3 Assumptions of Technical Analysis

Technical analysts base their choices on three critical sources of information: changes in price, volume and movements of markets. These historical data series are analyzed to get an educated view of future market moves and future expectations.

The market discounts everything

Nothing known which could affect a market fundamentally, strategically and socially has already been factored into the price. A critique of technical analysis is that it just takes account of market change and ignoring any problems or developments regarding the cryptocurrency. Technical analysis assumes, however, that in every given time, the price of a cryptocurrency reflects all that has or may have an effect on the cryptocurrency. Traders and analysts believe the fundamentals, along with broader economic and market psychology factors, are priced into the cryptocurrency price. Therefore, this leaves the study of price movements which is determined by the supply and demand of the cryptocurrency in the market.

Price moves in trends

Price moves follow trends which are assumed in technical analysis.
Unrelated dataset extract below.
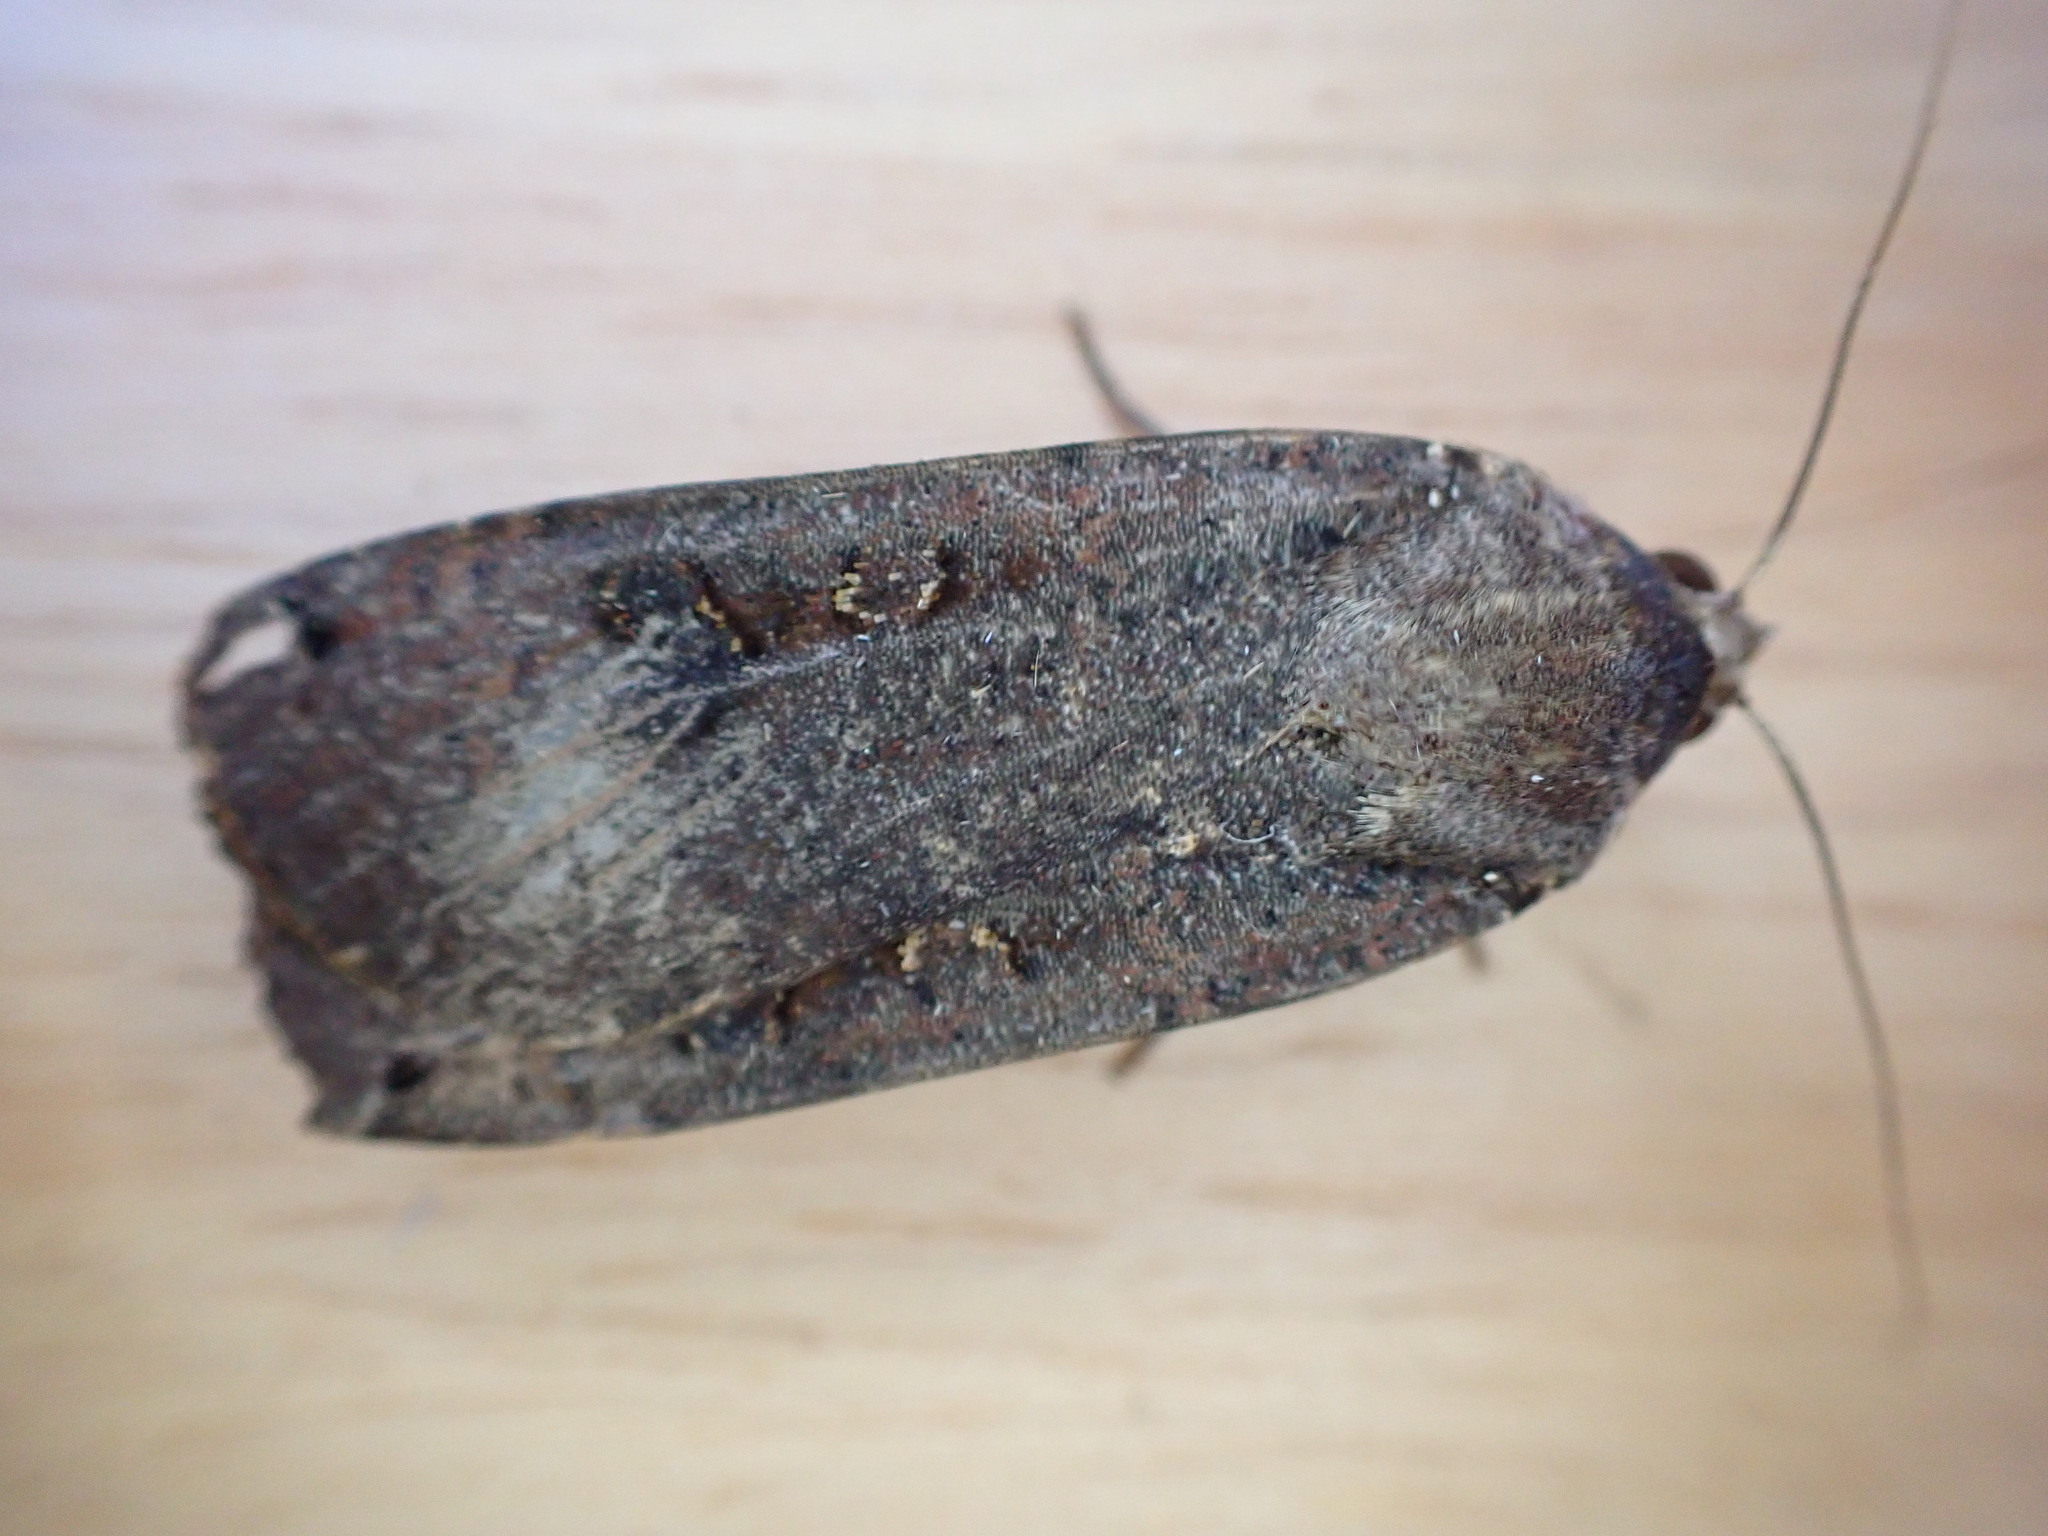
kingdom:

Although markets tend to move sideways in general, there is no denying market trending ability. This means that the future price change is more likely to be in the same direction as the trend, after a trend has been formed, than against it. Most technical analysis trading strategies are based on this assumption. "The trend is your friend" is a well-know trading proverb that underlies this tenet.

History tends to repeat itself

In technical analysis, another significant concept is that history appears to repeat itself, primarily in terms of price change. Market behaviour, stability and persistence are based on the assumption that consumer psychology and human emotions (such as greed and fear) are reasonably constant; in other words, market participants appear to have a consistent response over time to similar market stimuli. Technical analysis uses patterns of charts to examine market dynamics and to explain trends. While many of these charts have been used for more than 100 years, they are still considered to be vital as they show trends that often repeat themselves in price moves.